2025 ACGT – Cinelli Family Foundation Investigator Award in Cell and Gene Therapy for Breast Cancer with the Cinelli Family Foundation

ACGT funds research aimed at furthering the development of cell and gene therapy approaches for the treatment of patients with cancer. The Cinelli Family Foundation supports research into drug redevelopment, immunotherapy and other innovative treatment modalities for the treatment of breast cancer, leukemia and pancreatic cancers.

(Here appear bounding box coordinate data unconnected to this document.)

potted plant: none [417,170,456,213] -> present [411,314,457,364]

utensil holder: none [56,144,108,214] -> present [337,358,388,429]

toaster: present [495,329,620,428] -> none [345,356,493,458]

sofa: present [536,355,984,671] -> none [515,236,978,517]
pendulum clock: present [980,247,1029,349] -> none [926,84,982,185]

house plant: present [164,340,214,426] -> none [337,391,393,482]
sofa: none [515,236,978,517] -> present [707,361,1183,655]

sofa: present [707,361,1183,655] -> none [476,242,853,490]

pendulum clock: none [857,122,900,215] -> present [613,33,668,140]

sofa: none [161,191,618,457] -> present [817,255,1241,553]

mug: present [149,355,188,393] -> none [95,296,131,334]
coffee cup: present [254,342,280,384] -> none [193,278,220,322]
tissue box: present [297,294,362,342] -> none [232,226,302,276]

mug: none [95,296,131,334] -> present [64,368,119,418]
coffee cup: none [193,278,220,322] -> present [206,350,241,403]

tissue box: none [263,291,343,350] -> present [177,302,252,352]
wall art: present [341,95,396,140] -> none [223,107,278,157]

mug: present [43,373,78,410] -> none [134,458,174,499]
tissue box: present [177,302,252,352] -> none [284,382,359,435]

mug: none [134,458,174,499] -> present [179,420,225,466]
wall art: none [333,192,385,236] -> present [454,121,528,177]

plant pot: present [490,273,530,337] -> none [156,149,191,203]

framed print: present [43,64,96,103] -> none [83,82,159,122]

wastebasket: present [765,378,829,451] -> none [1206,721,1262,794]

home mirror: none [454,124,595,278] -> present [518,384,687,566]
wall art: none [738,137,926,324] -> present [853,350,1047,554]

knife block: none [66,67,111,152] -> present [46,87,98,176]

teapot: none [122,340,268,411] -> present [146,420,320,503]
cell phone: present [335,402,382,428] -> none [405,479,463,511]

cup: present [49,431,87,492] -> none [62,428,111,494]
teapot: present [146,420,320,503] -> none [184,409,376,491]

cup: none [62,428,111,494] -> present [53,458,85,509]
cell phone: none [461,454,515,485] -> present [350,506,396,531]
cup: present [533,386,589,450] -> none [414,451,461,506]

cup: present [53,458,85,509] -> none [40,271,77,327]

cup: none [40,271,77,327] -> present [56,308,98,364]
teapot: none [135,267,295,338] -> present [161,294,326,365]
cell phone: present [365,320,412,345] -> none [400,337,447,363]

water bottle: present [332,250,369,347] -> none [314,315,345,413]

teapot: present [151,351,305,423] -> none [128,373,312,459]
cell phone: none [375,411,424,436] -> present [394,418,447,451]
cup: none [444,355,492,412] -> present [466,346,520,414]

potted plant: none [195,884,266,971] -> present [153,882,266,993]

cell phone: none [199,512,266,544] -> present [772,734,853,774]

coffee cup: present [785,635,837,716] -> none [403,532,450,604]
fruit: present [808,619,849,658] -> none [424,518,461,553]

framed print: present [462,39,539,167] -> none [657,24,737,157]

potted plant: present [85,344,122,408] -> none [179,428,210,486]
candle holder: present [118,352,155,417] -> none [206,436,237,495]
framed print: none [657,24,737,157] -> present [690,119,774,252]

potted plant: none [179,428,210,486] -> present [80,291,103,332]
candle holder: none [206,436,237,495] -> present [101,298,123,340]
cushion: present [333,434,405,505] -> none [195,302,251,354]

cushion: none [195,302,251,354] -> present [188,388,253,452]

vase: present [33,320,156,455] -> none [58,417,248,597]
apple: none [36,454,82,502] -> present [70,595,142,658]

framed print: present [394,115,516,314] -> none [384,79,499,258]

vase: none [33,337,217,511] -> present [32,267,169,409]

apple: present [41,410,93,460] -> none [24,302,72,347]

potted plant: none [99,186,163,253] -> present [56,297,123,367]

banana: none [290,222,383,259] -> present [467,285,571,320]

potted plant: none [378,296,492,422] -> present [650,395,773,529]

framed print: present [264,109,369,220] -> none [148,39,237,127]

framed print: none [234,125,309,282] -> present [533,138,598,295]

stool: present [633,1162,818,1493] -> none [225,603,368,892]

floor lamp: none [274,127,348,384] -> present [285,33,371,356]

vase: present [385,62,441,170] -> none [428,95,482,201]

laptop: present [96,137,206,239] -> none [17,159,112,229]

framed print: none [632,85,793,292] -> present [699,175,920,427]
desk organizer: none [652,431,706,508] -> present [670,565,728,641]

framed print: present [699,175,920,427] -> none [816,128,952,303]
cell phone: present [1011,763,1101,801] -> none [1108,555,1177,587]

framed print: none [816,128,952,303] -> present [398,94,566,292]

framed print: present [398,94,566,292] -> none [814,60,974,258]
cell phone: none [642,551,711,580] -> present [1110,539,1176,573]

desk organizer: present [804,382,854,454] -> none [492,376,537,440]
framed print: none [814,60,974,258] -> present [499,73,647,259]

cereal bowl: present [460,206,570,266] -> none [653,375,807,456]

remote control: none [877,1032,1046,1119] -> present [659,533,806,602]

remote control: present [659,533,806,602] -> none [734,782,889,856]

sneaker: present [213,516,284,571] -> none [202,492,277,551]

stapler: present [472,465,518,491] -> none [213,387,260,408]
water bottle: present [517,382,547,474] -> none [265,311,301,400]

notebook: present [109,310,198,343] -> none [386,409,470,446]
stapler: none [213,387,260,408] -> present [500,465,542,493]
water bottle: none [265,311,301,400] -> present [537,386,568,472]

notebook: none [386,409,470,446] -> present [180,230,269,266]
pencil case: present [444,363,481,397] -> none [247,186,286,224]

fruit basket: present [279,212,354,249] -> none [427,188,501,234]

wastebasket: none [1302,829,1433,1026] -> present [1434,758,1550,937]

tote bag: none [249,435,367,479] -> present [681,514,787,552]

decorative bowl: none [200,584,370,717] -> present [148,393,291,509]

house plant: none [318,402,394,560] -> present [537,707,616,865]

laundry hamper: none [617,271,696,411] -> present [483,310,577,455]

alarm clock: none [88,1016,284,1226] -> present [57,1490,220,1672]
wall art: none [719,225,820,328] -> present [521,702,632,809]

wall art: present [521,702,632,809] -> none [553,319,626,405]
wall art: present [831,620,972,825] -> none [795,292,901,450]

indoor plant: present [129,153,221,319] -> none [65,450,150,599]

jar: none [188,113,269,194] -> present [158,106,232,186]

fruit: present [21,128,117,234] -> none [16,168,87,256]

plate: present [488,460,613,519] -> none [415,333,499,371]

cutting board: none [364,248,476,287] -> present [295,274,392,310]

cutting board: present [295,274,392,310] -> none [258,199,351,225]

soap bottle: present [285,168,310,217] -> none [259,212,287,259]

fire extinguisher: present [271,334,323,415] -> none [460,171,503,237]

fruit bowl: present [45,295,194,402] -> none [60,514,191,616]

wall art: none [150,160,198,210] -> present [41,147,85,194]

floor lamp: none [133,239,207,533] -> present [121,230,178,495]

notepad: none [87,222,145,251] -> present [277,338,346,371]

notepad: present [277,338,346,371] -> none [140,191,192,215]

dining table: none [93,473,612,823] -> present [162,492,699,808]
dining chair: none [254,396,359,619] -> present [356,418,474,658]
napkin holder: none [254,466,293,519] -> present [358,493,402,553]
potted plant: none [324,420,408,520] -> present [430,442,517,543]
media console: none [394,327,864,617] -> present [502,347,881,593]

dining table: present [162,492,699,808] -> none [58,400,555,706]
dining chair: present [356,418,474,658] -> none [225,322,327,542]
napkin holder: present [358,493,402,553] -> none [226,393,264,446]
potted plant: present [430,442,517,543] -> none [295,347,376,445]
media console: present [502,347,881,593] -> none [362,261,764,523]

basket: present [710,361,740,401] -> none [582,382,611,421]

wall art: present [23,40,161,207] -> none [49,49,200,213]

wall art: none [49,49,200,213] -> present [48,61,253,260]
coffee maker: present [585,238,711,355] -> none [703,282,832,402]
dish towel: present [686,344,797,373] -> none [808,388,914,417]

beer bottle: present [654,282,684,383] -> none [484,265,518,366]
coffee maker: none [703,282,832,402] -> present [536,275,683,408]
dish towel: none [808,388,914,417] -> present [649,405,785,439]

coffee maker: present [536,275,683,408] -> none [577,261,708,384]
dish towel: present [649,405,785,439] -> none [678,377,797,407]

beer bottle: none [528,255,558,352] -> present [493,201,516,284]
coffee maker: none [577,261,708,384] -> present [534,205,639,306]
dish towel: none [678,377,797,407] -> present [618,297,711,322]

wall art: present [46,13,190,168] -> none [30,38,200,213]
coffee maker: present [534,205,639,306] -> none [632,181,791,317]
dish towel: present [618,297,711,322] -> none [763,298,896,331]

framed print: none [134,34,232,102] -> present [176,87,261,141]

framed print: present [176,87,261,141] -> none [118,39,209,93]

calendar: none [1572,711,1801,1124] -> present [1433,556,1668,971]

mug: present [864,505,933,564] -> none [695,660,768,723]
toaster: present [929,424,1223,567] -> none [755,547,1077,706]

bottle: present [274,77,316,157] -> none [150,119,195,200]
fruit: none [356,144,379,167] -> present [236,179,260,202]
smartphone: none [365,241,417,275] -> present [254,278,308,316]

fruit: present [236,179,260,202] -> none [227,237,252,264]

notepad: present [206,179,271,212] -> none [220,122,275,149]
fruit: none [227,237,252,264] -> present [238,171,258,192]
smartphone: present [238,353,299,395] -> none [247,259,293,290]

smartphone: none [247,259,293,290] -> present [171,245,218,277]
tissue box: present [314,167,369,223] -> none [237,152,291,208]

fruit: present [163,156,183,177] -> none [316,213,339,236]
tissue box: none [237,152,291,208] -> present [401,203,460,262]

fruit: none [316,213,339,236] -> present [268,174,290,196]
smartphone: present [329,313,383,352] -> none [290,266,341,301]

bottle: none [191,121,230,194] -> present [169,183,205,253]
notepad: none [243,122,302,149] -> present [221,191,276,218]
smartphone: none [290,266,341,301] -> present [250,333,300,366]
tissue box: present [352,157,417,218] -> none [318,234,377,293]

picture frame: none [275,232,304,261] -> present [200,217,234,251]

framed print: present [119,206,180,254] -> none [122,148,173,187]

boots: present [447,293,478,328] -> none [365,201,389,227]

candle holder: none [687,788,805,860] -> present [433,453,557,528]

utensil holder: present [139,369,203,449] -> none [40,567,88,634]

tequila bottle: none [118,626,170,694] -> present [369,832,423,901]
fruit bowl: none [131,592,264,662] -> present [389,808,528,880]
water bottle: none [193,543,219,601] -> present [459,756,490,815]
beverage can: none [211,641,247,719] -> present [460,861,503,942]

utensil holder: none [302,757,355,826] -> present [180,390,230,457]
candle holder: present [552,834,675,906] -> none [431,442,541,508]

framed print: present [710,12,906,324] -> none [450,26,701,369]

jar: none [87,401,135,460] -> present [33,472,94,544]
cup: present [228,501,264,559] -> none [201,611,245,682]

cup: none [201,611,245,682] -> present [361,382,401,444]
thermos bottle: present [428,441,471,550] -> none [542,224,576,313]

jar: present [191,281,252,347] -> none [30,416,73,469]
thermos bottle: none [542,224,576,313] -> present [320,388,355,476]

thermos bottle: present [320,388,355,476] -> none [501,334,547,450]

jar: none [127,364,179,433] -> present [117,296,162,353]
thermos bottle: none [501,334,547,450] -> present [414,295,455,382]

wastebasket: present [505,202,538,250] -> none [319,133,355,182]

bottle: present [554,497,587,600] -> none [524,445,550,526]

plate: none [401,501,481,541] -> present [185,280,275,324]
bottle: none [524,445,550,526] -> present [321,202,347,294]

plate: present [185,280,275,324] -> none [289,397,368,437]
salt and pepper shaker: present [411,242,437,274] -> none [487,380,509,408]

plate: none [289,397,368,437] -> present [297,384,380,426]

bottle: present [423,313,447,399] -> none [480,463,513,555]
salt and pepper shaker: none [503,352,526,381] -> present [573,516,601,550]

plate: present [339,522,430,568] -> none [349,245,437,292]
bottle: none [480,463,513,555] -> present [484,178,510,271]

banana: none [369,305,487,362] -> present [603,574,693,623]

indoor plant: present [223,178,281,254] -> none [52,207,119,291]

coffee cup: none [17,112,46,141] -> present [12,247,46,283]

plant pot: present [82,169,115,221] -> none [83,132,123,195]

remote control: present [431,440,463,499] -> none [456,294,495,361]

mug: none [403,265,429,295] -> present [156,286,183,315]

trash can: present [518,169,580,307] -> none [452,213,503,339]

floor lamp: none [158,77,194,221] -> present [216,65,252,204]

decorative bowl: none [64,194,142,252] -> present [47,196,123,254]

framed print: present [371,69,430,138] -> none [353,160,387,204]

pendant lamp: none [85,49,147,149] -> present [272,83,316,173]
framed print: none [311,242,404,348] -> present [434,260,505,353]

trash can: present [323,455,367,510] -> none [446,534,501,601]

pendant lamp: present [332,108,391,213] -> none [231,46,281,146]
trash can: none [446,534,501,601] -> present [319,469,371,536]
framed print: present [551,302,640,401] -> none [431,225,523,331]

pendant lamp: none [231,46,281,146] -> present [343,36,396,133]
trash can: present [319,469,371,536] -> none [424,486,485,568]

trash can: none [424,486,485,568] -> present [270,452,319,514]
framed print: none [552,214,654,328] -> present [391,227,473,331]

This new grant award is for those conducting cell and gene therapy research specifically in breast cancers including, but not limited to, the following research areas:

  • Identifying potential effective antigen targets in individual breast cancer subtypes including HER2+ and triple negative breast cancer (TNBC) actionable for TCR or CAR T approaches.
  • Development of CAR-immune cells including but not limited to CAR-macrophages, CAR-NK cells, CAR-MSCs, for the treatment of breast cancer.
  • Development of bispecific CAR-T cells targeting two or more antigens and logic-gated CARs.
  • Constructing CARs to degrade the extracellular matrix of tumor cells - targeting one or more components of the TME including the endothelium, CAFs, MDSCs, TAM, and Treg cells.
  • Using oncolytic viruses to drive CAR-T cell traffic to tumor sites.
  • Improvement of HER2-targeted CAR-T cells for HER-2-positive breast cancer to improve efficacy and limit toxicity.
  • Approaches to address antigen heterogeneity and on-target/off-tumor toxicity.
  • Developing cell therapies in conjunction with cis-cytokine bispecifics.